I start my day .Five minutes out of the bed- And I am already confused.
Thinking about why life has a purpose.
Two minutes later- “I should pray. Wonder what my creator thinks of me”
A minute later- “Why do people matter. I hate everyone. Damn ! I miss them. I loved him. Arghhh!”
Staring into the darkness-“What am I doing with my life!”
Playing with my hair. “OMG, I have split ends. Great. I look bad. My face does not look beautiful anymore. ”
A minute later.
“What face! Anyways when I die, worms will eat it”
“Oh Allah – I better pray. At least for the nur of my face. Great; what thoughts. Allah must be laughing at me”.
Now after posting on this blog like it’s a personal blog, I am writing after fifty billion years. Courtesy my Univerity wi-fi. They even blocked WordPress.
Now there are times when its so hard to decide. When Shaytaan kills you, irritates you. You feel purposeless. Yeah, that happens when I am PMS-ing.
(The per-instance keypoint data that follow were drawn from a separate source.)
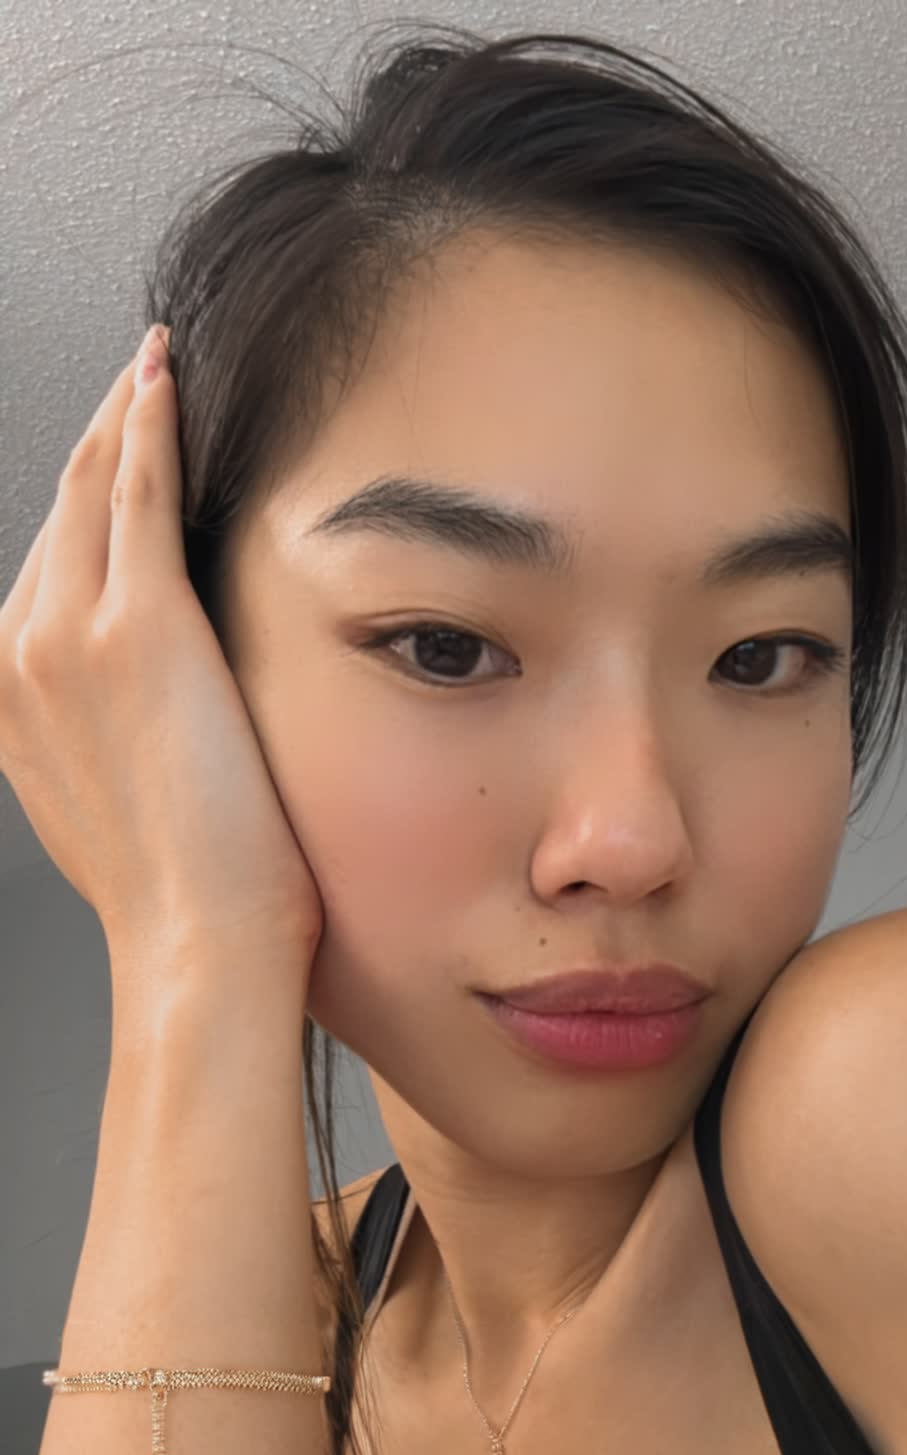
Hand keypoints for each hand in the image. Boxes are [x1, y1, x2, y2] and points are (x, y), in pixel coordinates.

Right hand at [0, 327, 325, 973]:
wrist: (198, 942)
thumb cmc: (182, 893)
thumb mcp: (113, 805)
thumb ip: (102, 734)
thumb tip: (144, 706)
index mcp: (10, 699)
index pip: (48, 566)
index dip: (84, 498)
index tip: (115, 452)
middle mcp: (17, 654)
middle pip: (62, 517)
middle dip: (102, 441)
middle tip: (139, 382)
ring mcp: (67, 635)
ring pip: (95, 490)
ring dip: (127, 418)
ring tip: (156, 370)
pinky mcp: (138, 625)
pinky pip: (141, 492)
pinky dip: (152, 424)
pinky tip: (164, 379)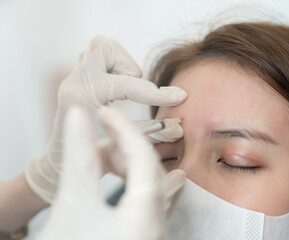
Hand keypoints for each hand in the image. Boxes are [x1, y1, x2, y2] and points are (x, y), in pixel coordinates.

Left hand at [25, 36, 186, 202]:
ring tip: (124, 89)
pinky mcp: (78, 75)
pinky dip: (112, 65)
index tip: (178, 97)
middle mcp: (74, 81)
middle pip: (107, 47)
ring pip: (100, 45)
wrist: (60, 160)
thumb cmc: (89, 161)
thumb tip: (179, 126)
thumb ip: (152, 136)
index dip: (157, 93)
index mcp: (81, 99)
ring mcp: (74, 76)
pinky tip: (115, 88)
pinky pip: (97, 55)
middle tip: (134, 92)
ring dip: (120, 64)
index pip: (126, 85)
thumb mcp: (122, 151)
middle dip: (130, 69)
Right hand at [38, 107, 184, 239]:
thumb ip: (80, 158)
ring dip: (133, 166)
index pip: (143, 157)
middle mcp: (156, 228)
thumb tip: (79, 117)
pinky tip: (139, 181)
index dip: (123, 129)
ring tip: (122, 148)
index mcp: (146, 215)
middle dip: (126, 148)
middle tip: (103, 132)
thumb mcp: (73, 204)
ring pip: (152, 190)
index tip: (103, 113)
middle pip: (150, 173)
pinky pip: (149, 206)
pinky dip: (137, 186)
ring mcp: (150, 236)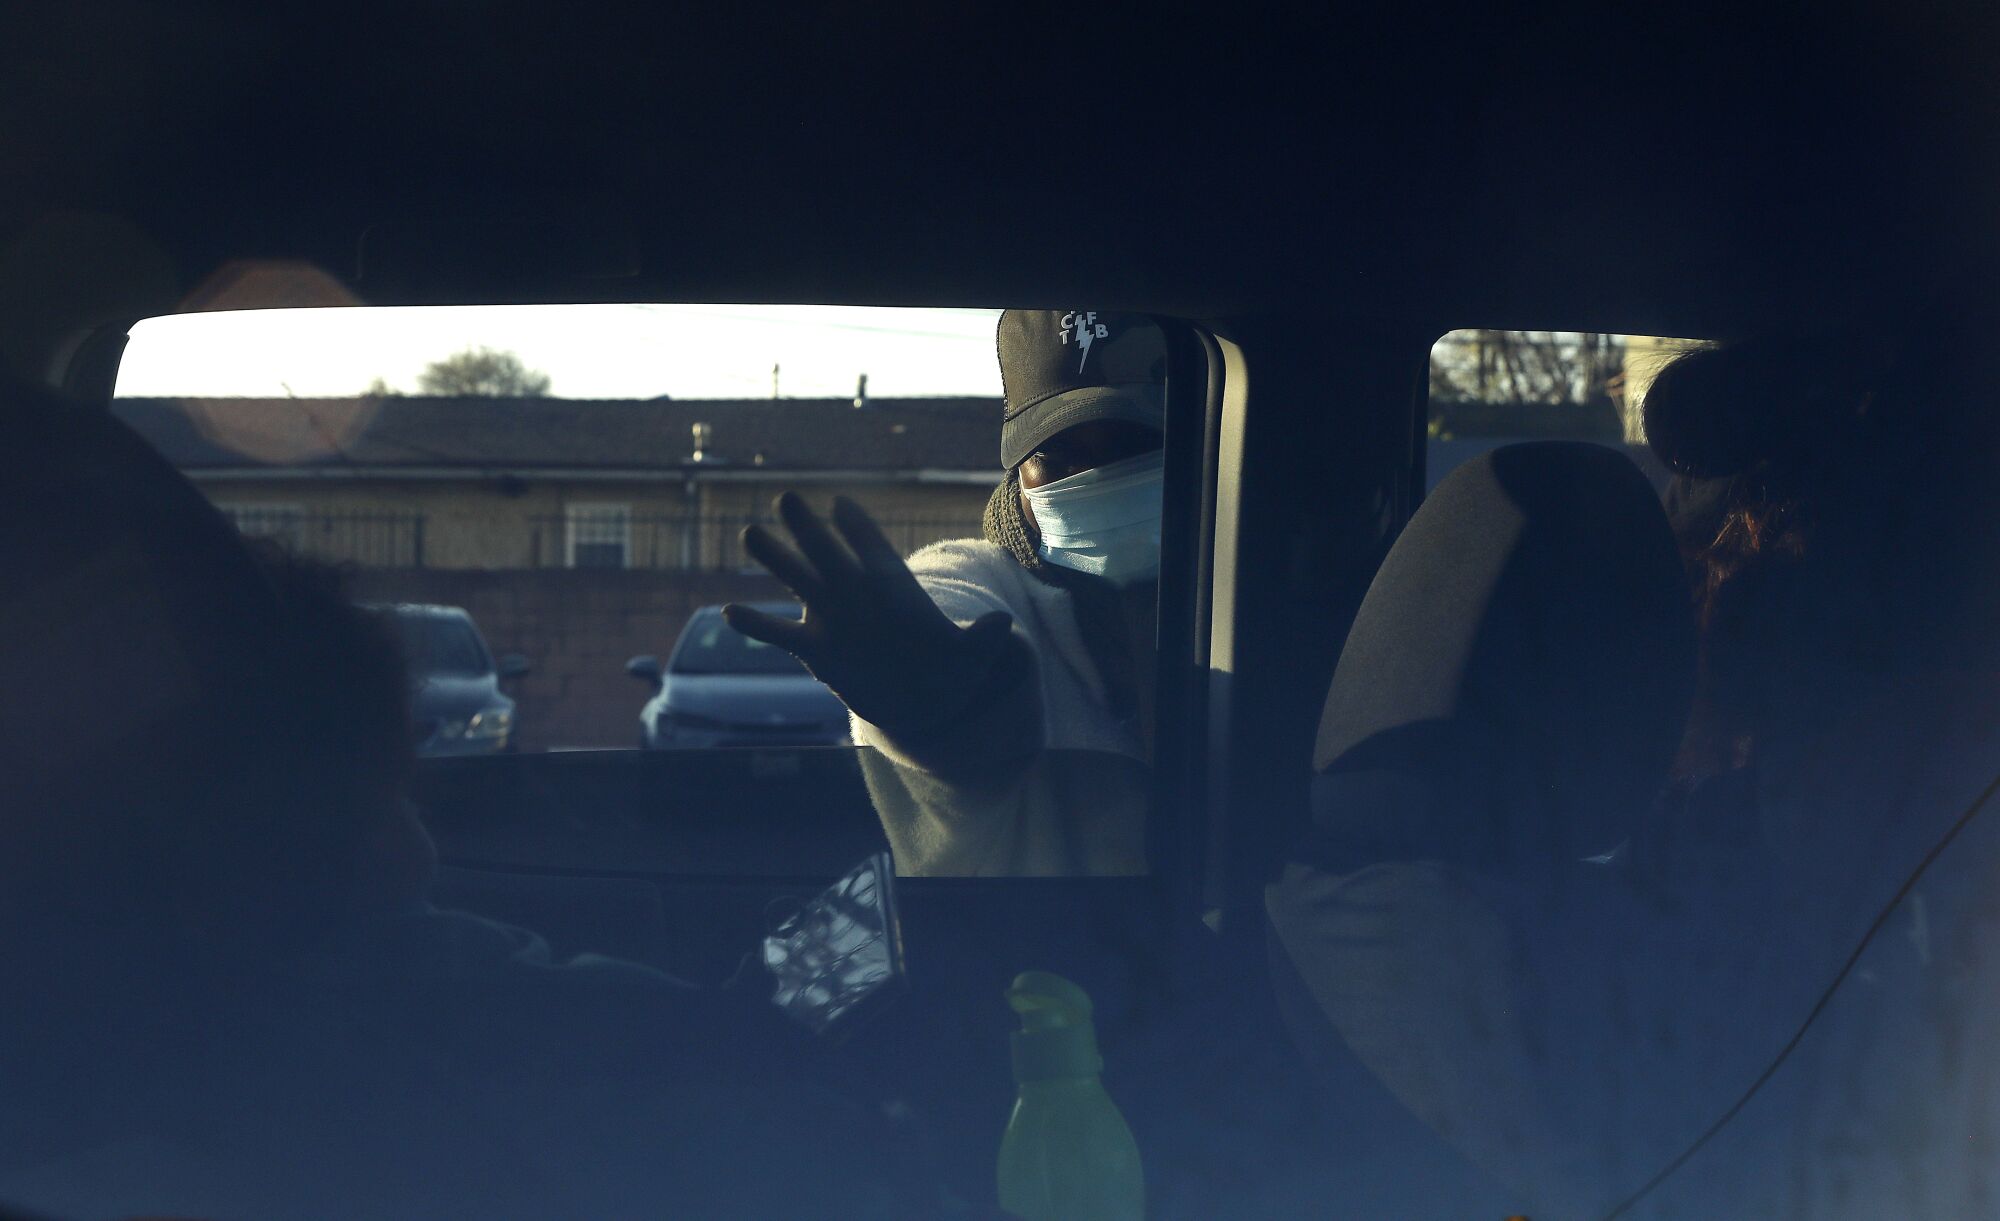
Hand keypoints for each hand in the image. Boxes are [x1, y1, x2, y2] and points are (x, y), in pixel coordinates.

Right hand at [726, 494, 1025, 735]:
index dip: (860, 530)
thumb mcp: (971, 657)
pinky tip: (730, 612)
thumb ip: (982, 639)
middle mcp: (859, 593)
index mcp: (895, 585)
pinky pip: (782, 634)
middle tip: (787, 499)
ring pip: (800, 581)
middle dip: (810, 529)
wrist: (923, 700)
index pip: (875, 549)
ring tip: (750, 534)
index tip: (841, 505)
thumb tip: (1003, 625)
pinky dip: (759, 625)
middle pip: (831, 554)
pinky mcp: (817, 649)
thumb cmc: (950, 669)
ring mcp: (834, 617)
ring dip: (776, 560)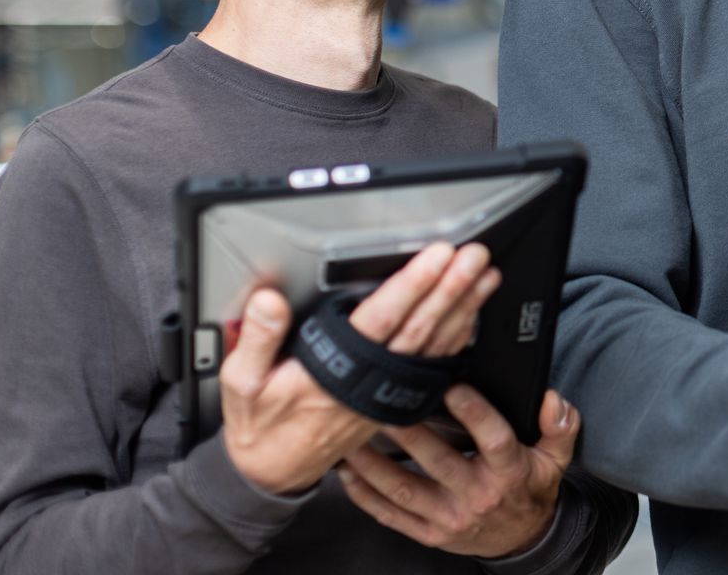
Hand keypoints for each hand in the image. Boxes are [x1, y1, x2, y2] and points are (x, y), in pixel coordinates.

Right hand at [222, 240, 499, 494]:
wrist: (274, 469)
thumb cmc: (260, 423)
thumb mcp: (242, 381)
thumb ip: (259, 338)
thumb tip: (269, 299)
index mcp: (335, 370)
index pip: (381, 318)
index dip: (412, 285)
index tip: (436, 257)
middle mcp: (369, 379)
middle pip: (419, 325)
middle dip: (450, 287)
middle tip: (474, 256)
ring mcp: (386, 390)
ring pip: (434, 343)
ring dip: (463, 308)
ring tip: (484, 277)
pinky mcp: (394, 397)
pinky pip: (433, 365)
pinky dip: (457, 338)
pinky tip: (473, 317)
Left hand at [339, 386, 579, 558]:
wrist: (523, 539)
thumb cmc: (532, 487)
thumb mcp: (558, 456)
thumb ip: (560, 423)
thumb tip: (549, 398)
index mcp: (510, 472)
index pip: (494, 440)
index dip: (474, 413)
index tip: (453, 386)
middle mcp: (478, 496)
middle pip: (439, 462)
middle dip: (408, 432)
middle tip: (383, 404)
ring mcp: (450, 518)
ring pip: (405, 490)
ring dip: (373, 464)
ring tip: (351, 438)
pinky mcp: (429, 533)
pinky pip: (391, 515)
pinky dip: (364, 495)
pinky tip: (347, 473)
Life has so many *such* I feel weird moments. Anxiety- will I get into that university, will that dress fit me, will I get through that interview, will he marry me or not, will I complete that book or not.
Brushing off the anxious thoughts – maybe you can replace them with – How will I answer my creator, fear Allah . If I pray ,I will get through anything. There are many things. Maybe replace “things” with “people”, many people whom you will lose, miss, ignore. You may miss talking to them, doing things with them. At at the end you know, it was for the best.